BEGIN Dataset entries

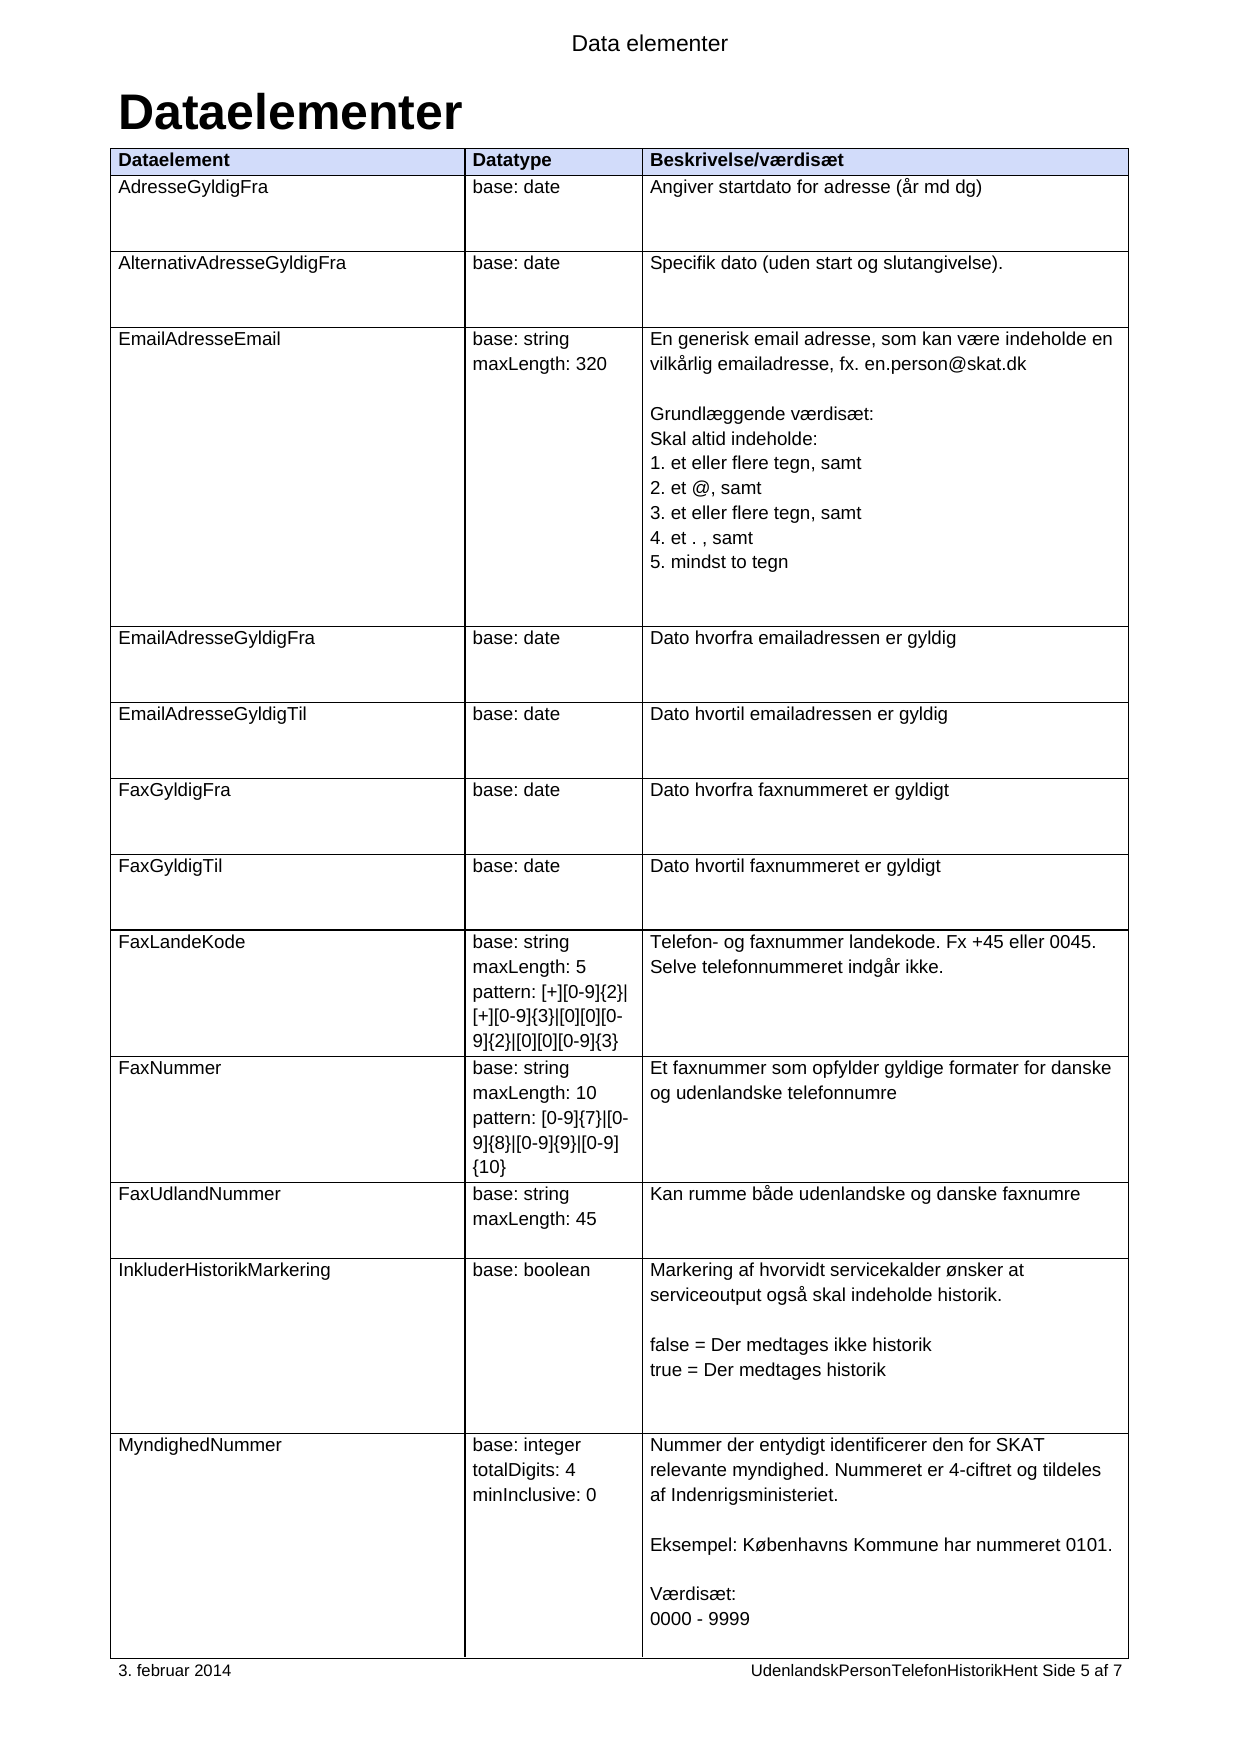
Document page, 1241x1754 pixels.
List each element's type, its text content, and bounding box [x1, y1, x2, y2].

text Dataelementer [118, 82, 1181, 140]
table_cell base: string maxLength: 5 pattern: [+][0-9]{2}|[+][0-9]{3}|[0][0][0-9]{2}|[0][0][0-9]{3} [466, 931, 642, 1056]
table_cell FaxGyldigFra [111, 779, 464, 853]
table_cell Angiver startdato for adresse (år md dg) [643, 176, 1128, 251]
table_cell MyndighedNummer [111, 1434, 464, 1657]
table_cell Dato hvorfra faxnummeret er gyldigt [643, 779, 1128, 853]
table_cell base: string maxLength: 10 pattern: [0-9]{7}|[0-9]{8}|[0-9]{9}|[0-9]{10} [466, 1057, 642, 1182]
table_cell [643, 1434, 1128, 1657]
table_cell Markering af hvorvidt servicekalder ønsker at serviceoutput også skal indeholde historik. false = Der medtages ikke historik true = Der medtages historik [643, 1259, 1128, 1433]
table_cell InkluderHistorikMarkering [111, 1259, 464, 1433]
table_cell base: string maxLength: 320 [466, 328, 642, 626]
table_cell base: date [466, 703, 642, 777]
table_cell FaxNummer [111, 1057, 464, 1182]
table_cell Kan rumme både udenlandske og danske faxnumre [643, 1183, 1128, 1258]
table_cell base: boolean [466, 1259, 642, 1433]
table_header Datatype [466, 149, 642, 175]
table_header Beskrivelse/værdisæt [643, 149, 1128, 175]
table_cell base: date [466, 779, 642, 853]
table_cell EmailAdresseGyldigFra [111, 627, 464, 702]
table_cell Dato hvorfra emailadressen er gyldig [643, 627, 1128, 702]
table_cell Dato hvortil faxnummeret er gyldigt [643, 855, 1128, 929]
table_cell Dato hvortil emailadressen er gyldig [643, 703, 1128, 777]
table_cell En generisk email adresse, som kan være indeholde en vilkårlig emailadresse, fx. en.person@skat.dk Grundlæggende værdisæt: Skal altid indeholde: 1. et eller flere tegn, samt 2. et @, samt 3. et eller flere tegn, samt 4. et . , samt 5. mindst to tegn [643, 328, 1128, 626]
table_cell base: string maxLength: 45 [466, 1183, 642, 1258]
table_cell base: date [466, 252, 642, 327]
table_cell EmailAdresseEmail [111, 328, 464, 626]
table_cell Et faxnummer som opfylder gyldige formater for danske og udenlandske telefonnumre [643, 1057, 1128, 1182]
table_cell base: date [466, 855, 642, 929]
table_header Dataelement [111, 149, 464, 175]
table_cell Specifik dato (uden start og slutangivelse). [643, 252, 1128, 327]
table_cell AdresseGyldigFra [111, 176, 464, 251]
table_cell AlternativAdresseGyldigFra [111, 252, 464, 327]
table_cell FaxGyldigTil [111, 855, 464, 929]
table_cell Telefon- og faxnummer landekode. Fx +45 eller 0045. Selve telefonnummeret indgår ikke. [643, 931, 1128, 1056]
table_cell FaxLandeKode [111, 931, 464, 1056]
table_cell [466, 1434, 642, 1657]
table_cell FaxUdlandNummer [111, 1183, 464, 1258]
table_cell EmailAdresseGyldigTil [111, 703, 464, 777]
table_cell base: date [466, 627, 642, 702]
table_cell base: date [466, 176, 642, 251]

END Dataset entries

Copy each line of the listing that contains "date".

_Written reply_
table_cell base: date [466, 703, 642, 777]
table_cell base: date [466, 779, 642, 853]
table_cell base: date [466, 252, 642, 327]
table_cell base: date [466, 855, 642, 929]
table_cell base: date [466, 627, 642, 702]
table_cell base: date [466, 176, 642, 251]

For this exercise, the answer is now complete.